"'Deed no! Gillespie," put in Mrs. Cameron, sharply.
"I did not say minister, my dear Madam," retorted the Reverend James with uncommon spirit; "I said clergyman; and considering that the lairds of Gleneira have ever clung loyally to the Church." Here something in the old lady's face made him, as it were, climb down again. "Well, let us say parish priest."
"'Deed no, again," interrupted the good lady, with a grim smile. "What would Father Macdonald be saying?"
The Reverend Mr. Gillespie climbed down still further for the sake of peace, though the vexed question of effectual orders was a favourite hunting-ground of the Bishop's. "As a native of Gleneira, deeply interested in the spiritual and moral welfare of its inhabitants, allow me to express my sincere pleasure in your return. Believe me, Gleneira, the people welcome you to their midst."

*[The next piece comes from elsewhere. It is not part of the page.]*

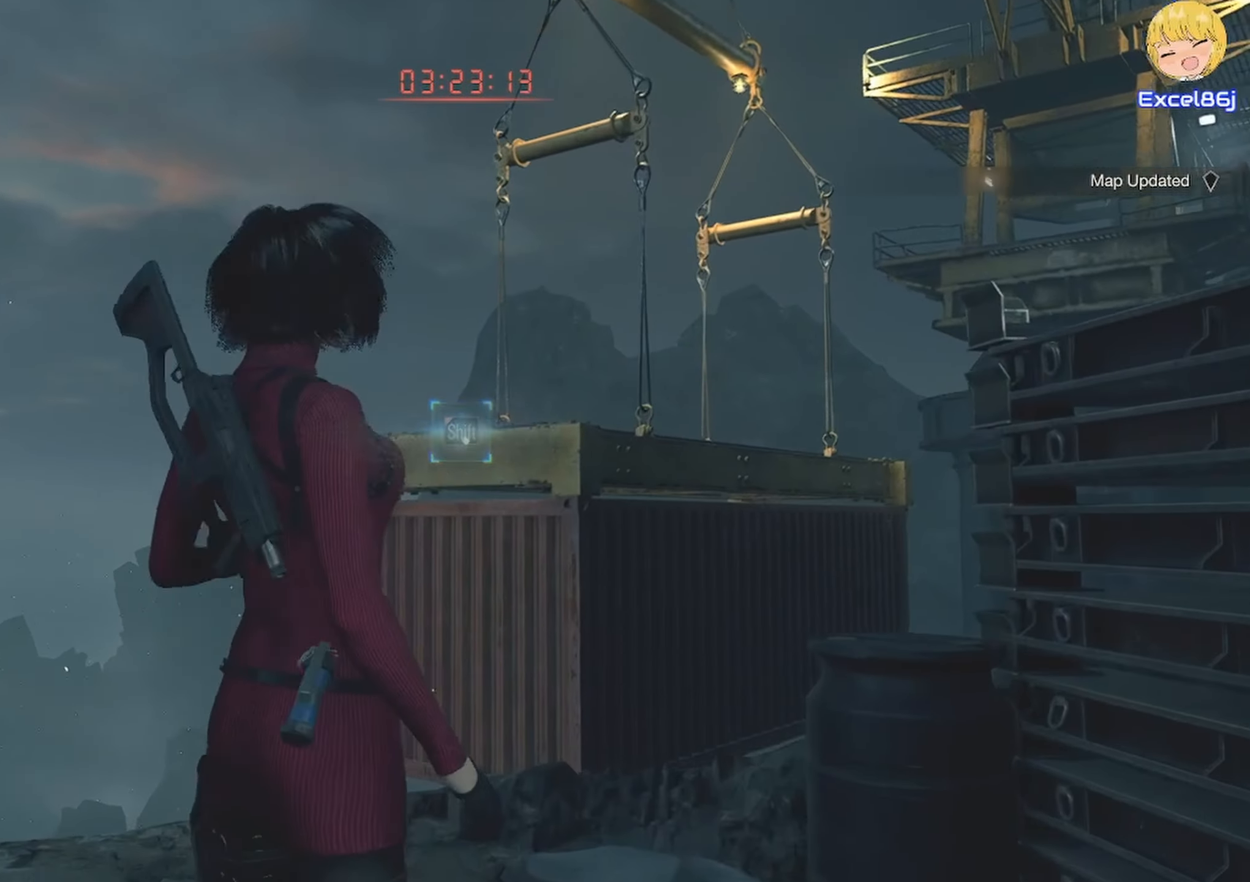
{"keys": ["shift", "w"], "mouse": [], "events": []}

"It is really awfully kind of you all, when I have been such a shocking ne'er-do-weel absentee. I assure you, Miss Carmichael, that the number of times I've had to drink my own health in raw whiskey this morning is incredible; enough to ruin it for the next year."

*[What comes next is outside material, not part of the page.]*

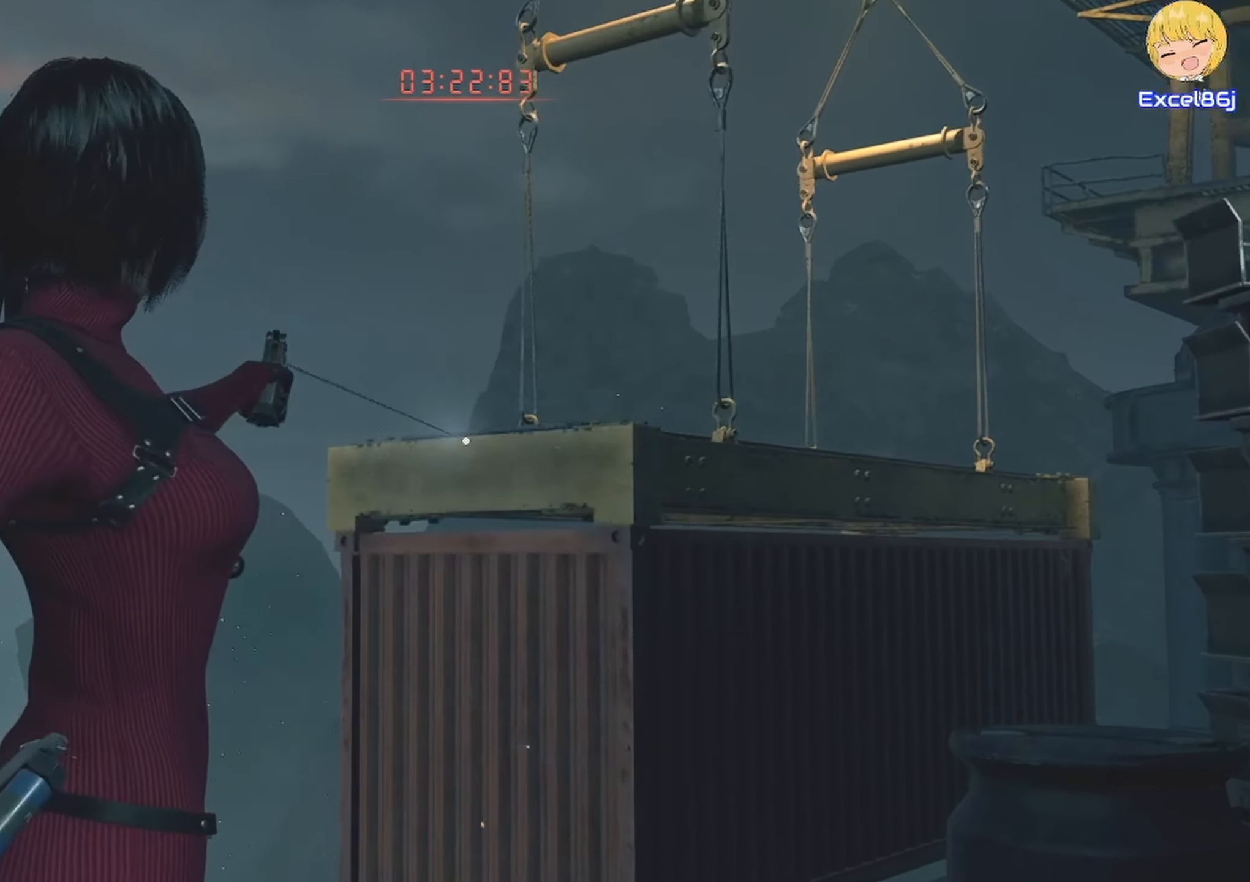
{"keys": ["shift", "w"], "mouse": [], "events": []}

The Reverend James put on his most professional air. "Too true. As the Bishop says, whiskey is indeed the bane----"
"Hoot, no!" interrupted Mrs. Cameron from the cake and wine; "good whiskey ne'er harmed a good man. It is just the idle, feckless bodies getting drunken that gives it a bad name."
"But that is just the point, my dear lady," expostulated the young man, feeling sure of his ground. "It is for the sake of the weaker brother."
"Havers!" began Mrs. Cameron; but the Reverend James was firm, and quoted the text.
"Aye, aye!" continued the old lady, "I ken where it comes from fine, more's the pity, for I don't hold wi' it. It's just a premium on being a poor body, and is the clear ruination o' this world whatever it may be of the next. Gie me a useless, through--other man or woman, and hey! it's a weaker brother an' maun' be cockered up."